Thankfully, we have our memories and the ability to be honest with ourselves when we put our heads on the pillow and the movie in our minds plays. We have no say in what the ending will be. It’s like dreams. And if in every dream, you’re still with her, and go into panic mode when she goes missing before finding her and normal transmission resumes only to wake up to reality, you realise who and what life’s priorities really are. And you carry them with you.
None of the reality of this dreamworld has anything to do these with Brangelina, or the Kardashians, The Donald, Crooked Hillary, whatever is “trending”, and all those Alan and Eleanor Rigbys who live in that faked out online world, where almost everyone is not what they put out there.
You realise everything that should have been said and done, but was never allowed to happen because of external distractions and allowing in all those who had no bearing on anything other than taking you away to where you thought you were happy and numbing one’s self when the fact is that even men bleed. Lennon and Dylan were never embarrassed to show this emotional vulnerability. It finally freed them from the shackles of society and a fractured past that offered no answers.

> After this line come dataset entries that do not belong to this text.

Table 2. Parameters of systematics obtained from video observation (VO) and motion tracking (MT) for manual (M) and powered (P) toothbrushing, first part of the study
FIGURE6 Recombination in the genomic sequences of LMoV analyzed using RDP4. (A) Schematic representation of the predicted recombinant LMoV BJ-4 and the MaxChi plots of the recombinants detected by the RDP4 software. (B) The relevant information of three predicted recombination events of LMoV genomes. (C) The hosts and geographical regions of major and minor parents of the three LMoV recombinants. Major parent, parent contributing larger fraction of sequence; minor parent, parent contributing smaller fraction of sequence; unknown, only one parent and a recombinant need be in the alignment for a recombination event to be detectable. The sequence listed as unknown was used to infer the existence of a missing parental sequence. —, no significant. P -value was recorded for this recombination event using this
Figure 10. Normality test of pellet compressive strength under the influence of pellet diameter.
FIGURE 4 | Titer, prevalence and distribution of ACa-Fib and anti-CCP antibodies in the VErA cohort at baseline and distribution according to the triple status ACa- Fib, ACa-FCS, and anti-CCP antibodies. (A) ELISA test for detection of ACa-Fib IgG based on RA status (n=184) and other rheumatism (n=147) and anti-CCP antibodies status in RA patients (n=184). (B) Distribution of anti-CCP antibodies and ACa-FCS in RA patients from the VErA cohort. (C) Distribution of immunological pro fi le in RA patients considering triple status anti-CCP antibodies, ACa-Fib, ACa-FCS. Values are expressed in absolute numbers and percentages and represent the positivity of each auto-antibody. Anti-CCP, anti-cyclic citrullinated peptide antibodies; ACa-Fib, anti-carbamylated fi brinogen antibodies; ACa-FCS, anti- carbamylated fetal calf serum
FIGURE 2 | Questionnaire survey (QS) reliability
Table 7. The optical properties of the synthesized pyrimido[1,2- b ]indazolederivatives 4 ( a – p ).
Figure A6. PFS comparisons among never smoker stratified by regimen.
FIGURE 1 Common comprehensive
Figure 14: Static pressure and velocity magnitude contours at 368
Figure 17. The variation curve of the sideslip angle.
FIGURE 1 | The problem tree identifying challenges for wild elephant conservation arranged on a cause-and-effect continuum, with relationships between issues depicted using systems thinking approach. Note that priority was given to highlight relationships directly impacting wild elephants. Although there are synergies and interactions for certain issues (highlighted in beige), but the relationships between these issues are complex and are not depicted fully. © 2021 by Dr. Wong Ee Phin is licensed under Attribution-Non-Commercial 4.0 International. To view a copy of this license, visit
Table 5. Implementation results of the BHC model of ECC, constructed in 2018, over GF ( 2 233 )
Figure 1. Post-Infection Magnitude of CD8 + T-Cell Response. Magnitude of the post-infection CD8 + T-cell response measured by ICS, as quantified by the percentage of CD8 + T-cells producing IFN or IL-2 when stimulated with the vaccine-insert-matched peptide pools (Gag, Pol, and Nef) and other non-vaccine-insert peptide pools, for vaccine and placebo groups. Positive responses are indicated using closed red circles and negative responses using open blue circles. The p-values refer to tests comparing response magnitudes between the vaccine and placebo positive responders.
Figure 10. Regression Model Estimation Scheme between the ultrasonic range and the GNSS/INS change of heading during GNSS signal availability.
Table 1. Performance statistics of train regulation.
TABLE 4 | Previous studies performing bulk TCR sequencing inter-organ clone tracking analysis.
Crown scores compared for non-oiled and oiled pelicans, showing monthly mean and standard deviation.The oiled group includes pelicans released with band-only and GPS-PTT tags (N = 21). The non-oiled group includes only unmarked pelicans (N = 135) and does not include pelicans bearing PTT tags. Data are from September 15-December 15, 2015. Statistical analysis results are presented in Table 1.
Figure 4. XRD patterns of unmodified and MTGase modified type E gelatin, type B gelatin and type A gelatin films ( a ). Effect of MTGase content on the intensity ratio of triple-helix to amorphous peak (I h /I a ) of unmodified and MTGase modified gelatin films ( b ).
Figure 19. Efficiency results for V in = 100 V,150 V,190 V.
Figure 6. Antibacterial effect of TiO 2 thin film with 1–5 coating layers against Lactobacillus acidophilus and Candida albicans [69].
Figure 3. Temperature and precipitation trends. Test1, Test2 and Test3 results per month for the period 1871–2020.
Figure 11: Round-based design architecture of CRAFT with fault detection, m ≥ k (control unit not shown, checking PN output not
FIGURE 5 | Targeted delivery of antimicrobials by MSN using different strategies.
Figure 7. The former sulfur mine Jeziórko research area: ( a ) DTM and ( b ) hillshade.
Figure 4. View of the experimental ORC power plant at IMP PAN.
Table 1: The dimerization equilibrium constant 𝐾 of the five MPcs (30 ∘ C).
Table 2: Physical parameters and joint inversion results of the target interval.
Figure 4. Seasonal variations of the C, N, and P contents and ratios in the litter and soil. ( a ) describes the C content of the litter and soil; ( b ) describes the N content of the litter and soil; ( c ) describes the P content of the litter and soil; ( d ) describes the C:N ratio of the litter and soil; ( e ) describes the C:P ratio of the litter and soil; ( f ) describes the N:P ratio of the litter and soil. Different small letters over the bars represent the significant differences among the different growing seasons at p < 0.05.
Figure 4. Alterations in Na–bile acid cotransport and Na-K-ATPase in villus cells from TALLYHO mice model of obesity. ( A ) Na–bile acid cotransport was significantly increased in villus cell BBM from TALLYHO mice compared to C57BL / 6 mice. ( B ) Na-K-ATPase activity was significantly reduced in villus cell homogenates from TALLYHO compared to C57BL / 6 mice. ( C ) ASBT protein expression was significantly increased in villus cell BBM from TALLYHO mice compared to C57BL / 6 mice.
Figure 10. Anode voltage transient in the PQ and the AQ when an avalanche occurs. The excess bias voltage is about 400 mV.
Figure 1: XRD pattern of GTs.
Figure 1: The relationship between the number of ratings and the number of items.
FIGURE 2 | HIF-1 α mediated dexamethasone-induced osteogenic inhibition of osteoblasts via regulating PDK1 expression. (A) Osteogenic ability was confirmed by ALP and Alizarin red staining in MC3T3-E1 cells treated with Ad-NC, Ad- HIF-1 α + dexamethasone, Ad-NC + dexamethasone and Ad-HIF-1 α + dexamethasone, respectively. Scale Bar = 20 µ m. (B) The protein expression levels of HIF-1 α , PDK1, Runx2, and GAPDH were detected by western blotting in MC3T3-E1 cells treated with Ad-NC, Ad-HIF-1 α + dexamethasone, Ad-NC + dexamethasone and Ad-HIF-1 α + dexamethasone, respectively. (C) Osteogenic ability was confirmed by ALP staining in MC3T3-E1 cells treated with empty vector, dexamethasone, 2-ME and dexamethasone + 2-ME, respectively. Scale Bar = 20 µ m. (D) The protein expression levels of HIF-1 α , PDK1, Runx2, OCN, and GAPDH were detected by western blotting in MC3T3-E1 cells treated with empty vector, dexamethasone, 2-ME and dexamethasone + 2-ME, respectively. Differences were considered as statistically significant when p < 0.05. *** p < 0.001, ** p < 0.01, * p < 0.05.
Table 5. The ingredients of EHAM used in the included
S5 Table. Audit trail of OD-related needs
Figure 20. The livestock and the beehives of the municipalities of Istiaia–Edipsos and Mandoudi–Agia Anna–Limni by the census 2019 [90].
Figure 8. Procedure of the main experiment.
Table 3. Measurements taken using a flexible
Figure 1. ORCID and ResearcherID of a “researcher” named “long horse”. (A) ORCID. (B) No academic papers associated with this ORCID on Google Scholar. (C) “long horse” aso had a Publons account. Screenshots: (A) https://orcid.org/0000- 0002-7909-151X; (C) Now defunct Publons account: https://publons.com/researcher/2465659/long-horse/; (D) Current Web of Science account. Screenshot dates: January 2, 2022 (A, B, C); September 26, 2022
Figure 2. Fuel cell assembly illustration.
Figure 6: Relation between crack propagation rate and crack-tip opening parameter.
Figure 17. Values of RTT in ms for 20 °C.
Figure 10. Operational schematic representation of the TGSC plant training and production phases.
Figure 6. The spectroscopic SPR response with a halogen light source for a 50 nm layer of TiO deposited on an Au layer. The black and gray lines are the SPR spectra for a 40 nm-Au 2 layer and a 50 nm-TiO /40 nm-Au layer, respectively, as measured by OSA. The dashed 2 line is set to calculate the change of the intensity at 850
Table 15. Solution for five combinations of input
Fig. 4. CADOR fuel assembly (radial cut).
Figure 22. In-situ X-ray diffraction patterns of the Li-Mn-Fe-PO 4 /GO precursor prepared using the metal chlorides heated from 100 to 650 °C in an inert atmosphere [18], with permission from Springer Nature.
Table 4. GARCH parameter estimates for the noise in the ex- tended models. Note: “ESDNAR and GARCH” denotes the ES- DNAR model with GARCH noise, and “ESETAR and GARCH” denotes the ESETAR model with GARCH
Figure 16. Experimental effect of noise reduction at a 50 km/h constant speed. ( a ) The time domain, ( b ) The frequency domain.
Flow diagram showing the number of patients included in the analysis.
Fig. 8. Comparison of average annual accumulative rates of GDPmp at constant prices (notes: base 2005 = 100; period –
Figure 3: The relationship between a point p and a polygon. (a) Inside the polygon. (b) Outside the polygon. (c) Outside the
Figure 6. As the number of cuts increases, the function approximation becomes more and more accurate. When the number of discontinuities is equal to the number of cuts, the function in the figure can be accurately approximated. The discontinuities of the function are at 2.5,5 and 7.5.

It was a relearning period where they were saved by coming out of the other side being happier people.
Where many go wrong is reinventing yourself to be what you’re not just to be accepted by those new to your life until you go so far down that road that there’s no turning back. You become what you’re not and end up with a chorus line of users, losers, enablers, gypsies, tramps and thieves.
When those days have come and gone and the party comes to an end, there’s the boredom and habit-forming quasi world of “liking” and retweeting everything that has no importance because she’s still with you- in your heart and in your head. After all these years. And after all these years, we still cannot have an honest conversation- face to face, and kept between the only two people to whom any of this matters. What’s stopping this happening? Pride. Pride can be a real four letter word that doesn’t add up. It never has.
Maybe if we had the courage of our convictions to talk everything through before the downward spiral took place by allowing in those with their dime store advice, and their prescriptions to numb real feelings the love that was there- and is still there- would be alive and one would be together. That train never left the station. What left was the honesty.